[Saved data entries]
********

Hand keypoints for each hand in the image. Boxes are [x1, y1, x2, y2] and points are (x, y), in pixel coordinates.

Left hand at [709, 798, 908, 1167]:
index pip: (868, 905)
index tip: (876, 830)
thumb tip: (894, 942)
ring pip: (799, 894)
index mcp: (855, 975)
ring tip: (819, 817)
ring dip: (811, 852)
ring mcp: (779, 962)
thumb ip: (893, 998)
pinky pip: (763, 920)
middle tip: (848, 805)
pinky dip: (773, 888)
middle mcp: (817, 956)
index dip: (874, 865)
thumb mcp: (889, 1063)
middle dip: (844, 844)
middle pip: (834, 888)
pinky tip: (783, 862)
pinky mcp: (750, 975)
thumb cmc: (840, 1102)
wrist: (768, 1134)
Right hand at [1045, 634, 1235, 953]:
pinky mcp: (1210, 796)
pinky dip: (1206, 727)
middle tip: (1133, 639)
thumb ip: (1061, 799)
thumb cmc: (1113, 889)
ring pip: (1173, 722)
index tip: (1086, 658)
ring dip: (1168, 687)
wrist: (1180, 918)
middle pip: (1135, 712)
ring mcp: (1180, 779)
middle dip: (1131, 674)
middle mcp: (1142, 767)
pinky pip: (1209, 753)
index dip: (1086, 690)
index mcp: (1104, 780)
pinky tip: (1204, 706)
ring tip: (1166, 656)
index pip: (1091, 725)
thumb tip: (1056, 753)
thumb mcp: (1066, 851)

********

What is expected> Repeat the data word for word.

Expected output>
Hand keypoints for each hand in the image. Boxes are [x1, y1, x2, y2] and points are (x, y), in pixel coordinates.

Left hand at [709, 798, 908, 1167]:
index pip: (868, 905)
index tip: (876, 830)
thumb tip: (894, 942)
ring pip: (799, 894)
index mcp: (855, 975)
ring tip: (819, 817)
ring dip: (811, 852)
ring mcp: (779, 962)
thumb ip: (893, 998)
pinky pip: (763, 920)
middle tip: (848, 805)
pinky dip: (773, 888)
middle mcp: (817, 956)
index dip: (874, 865)
thumb mcp: (889, 1063)
middle dip: (844, 844)
middle pip: (834, 888)
pinky tip: (783, 862)
pinky mcp: (750, 975)
thumb cmc: (840, 1102)
wrist: (768, 1134)
Right hand at [1045, 634, 1235, 953]:
pinky mcp: (1210, 796)
pinky dip: (1206, 727)
middle tip: (1133, 639)
thumb ip: (1061, 799)
thumb cmc: (1113, 889)
ring pip: (1173, 722)
index tip: (1086, 658)
ring dip: (1168, 687)
wrist: (1180, 918)
middle pip: (1135, 712)
ring mcp: (1180, 779)
middle dip: (1131, 674)
middle mcp: (1142, 767)
pinky pip: (1209, 753)
index dip: (1086, 690)
index mcp: (1104, 780)
pinky tip: (1204, 706)
ring tip: (1166, 656)
index pip: (1091, 725)
thumb tip: (1056, 753)
thumb mcp: (1066, 851)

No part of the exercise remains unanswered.